**WHAT YOU ARE ASKED TO DO:** Lay out the lines as a Markdown table with the columns No. and Text. Start at the line containing "Ordera - Топли оброк", end at the line containing "Преузми апликацију и", number each row, and leave out blank lines.

**ENTRIES SHOWN:**
————

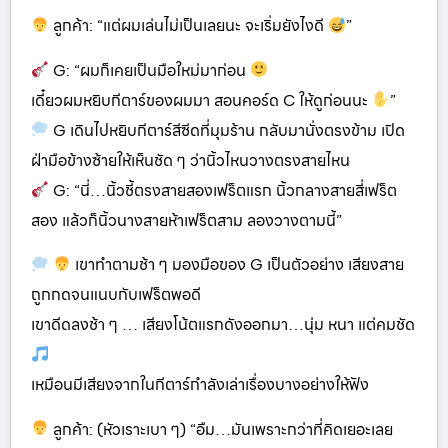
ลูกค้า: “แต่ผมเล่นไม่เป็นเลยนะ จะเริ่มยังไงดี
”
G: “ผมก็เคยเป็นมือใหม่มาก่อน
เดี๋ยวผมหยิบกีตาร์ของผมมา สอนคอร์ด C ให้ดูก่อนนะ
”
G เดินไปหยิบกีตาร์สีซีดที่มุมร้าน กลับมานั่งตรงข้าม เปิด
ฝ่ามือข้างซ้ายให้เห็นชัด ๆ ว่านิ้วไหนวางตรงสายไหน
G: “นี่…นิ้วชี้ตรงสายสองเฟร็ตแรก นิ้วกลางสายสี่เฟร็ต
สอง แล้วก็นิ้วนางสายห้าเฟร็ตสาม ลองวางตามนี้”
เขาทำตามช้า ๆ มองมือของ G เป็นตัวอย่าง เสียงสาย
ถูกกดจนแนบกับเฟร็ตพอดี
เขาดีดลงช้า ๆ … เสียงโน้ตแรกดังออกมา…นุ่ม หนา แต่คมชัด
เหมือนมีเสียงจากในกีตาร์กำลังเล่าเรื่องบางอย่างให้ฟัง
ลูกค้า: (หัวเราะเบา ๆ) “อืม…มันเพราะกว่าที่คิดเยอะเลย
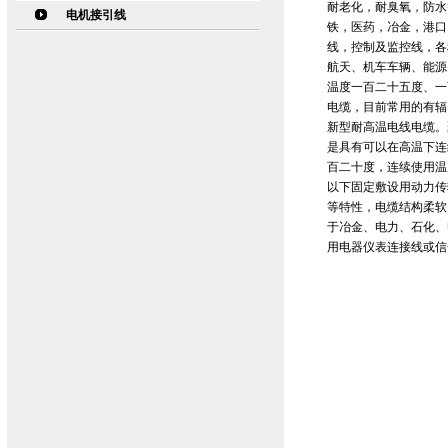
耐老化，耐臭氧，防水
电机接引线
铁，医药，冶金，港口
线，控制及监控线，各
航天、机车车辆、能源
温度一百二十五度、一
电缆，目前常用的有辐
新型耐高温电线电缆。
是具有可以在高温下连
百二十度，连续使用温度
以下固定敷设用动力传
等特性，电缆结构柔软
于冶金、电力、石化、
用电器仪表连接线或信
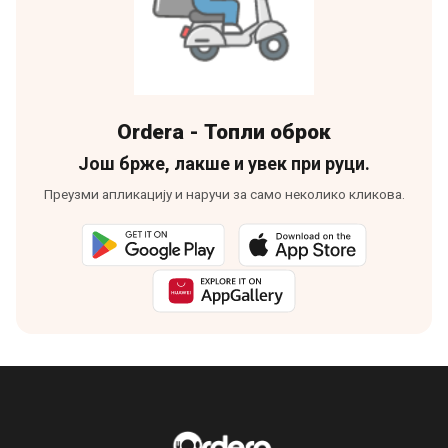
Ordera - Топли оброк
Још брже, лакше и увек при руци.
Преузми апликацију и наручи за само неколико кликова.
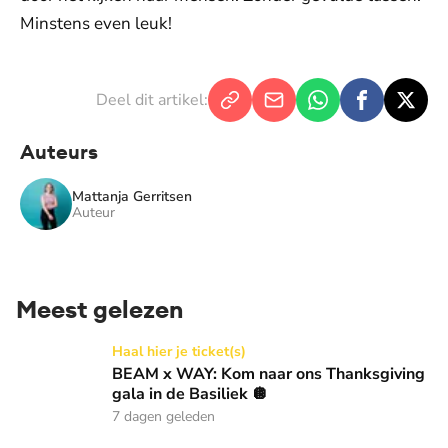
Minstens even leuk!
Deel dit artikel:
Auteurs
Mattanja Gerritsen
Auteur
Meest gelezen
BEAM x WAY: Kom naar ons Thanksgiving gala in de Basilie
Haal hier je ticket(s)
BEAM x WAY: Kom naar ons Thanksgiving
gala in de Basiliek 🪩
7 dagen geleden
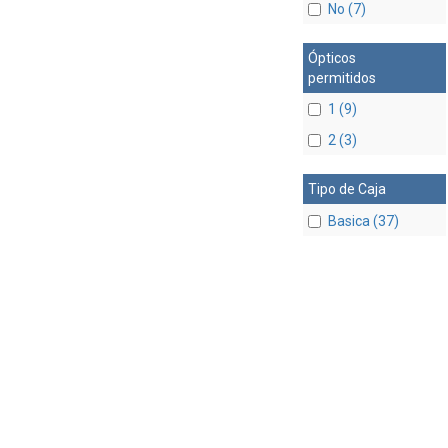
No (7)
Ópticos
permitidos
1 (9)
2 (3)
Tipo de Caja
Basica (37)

————

**RESPONSE TO THE EXERCISE:**
| No. | Text |
|---|---|
| 1 | Ordera - Топли оброк |
| 2 | Још брже, лакше и увек при руци. |
| 3 | Преузми апликацију и наручи за само неколико кликова. |